Advertorial Boks Daerah Ekonomi Bisnis Entertainment Hukum & Kriminal Internasional Kesehatan Kolom Lifestyle Nasional Nduk Olahraga Opini Pendidikan Politik & Pemerintahan Teknologi Visual Report Wisata & Kuliner

JPPR: Masa Tenang Bukan untuk Tenang-Tenang, Waspadai Money Politics

M. Mahfudz Muntaha • Senin, 12 Februari 2024 | 20:05 WIB
Ilustrasi money politics
Ilustrasi money politics

RADARTUBAN - Jaringan Pendidikan Pemilih untuk Rakyat (JPPR) Tuban mengingatkan bahwa masa tenang adalah masa krusial bagi Badan Pengawas Pemilu (Bawaslu) dalam melakukan pengawasan.

Jamak menjadi konsumsi publik, pelanggaran pemilu berupa money politics biasanya terjadi saat masa tenang.

Karena itu, masa tenang bukan waktu santai-santai bagi Bawaslu.

‘’Sebaliknya, di masa tenang inilah Bawaslu harus meningkatkan pengawasan. Tidak boleh tenang-tenang. Khususnya terhadap potensi kecurangan money politics,’’ kata Ketua JPPR Tuban Wawan Purwadi, Minggu (11/2).

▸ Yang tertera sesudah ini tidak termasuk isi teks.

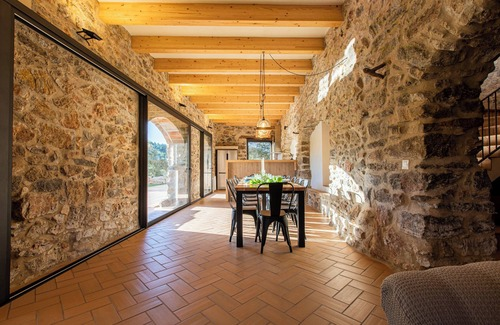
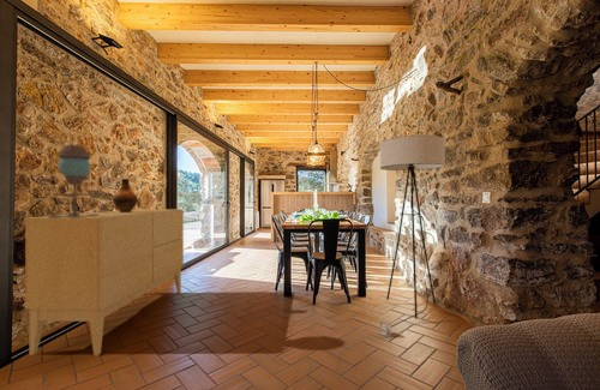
+ floor lamp [379,134,446,338]
+ ceramic jug [112,178,139,212]
+ table lamp [48,143,98,218]
+ sideboard [24,208,185,356]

Disampaikan Wawan, setiap peserta pemilu tidak diperkenankan kampanye selama masa tenang.

Namun, pada momen masa tenang inilah, peserta pemilu biasanya malah aktif kampanye secara senyap.

Bahkan, banyak yang menyebut bahwa masa tenang adalah masa kampanye yang sesungguhnya—momen untuk melakukan “serangan fajar” atau gerakan politik uang jelang coblosan.

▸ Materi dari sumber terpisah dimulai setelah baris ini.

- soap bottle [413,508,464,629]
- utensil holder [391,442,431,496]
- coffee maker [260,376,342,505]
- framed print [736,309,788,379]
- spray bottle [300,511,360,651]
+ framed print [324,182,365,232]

‘’Karena itu, kami ingatkan kepada Bawaslu untuk meningkatkan pengawasan,’’ tegasnya.

Lebih lanjut, Wawan menyampaikan, akan sangat disayangkan jika Bawaslu yang memiliki peran dan fungsi dalam melakukan pengawasan pemilu malah tidak bisa berbuat banyak. Apalagi sampai membiarkan begitu saja.

‘’Bawaslu dibentuk untuk melakukan pengawasan pemilu dan menindak tegas peserta pemilu yang melakukan pelanggaran,’’ ujarnya.

Dia menambahkan, integritas Bawaslu akan dibuktikan dalam tiga hari tersisa sebelum hari H coblosan: Apakah pelanggaran politik uang ini hanya akan dianggap mitos yang berulang-ulang saban pemilu, atau benar-benar dilakukan pengawasan dan penindakan secara tegas.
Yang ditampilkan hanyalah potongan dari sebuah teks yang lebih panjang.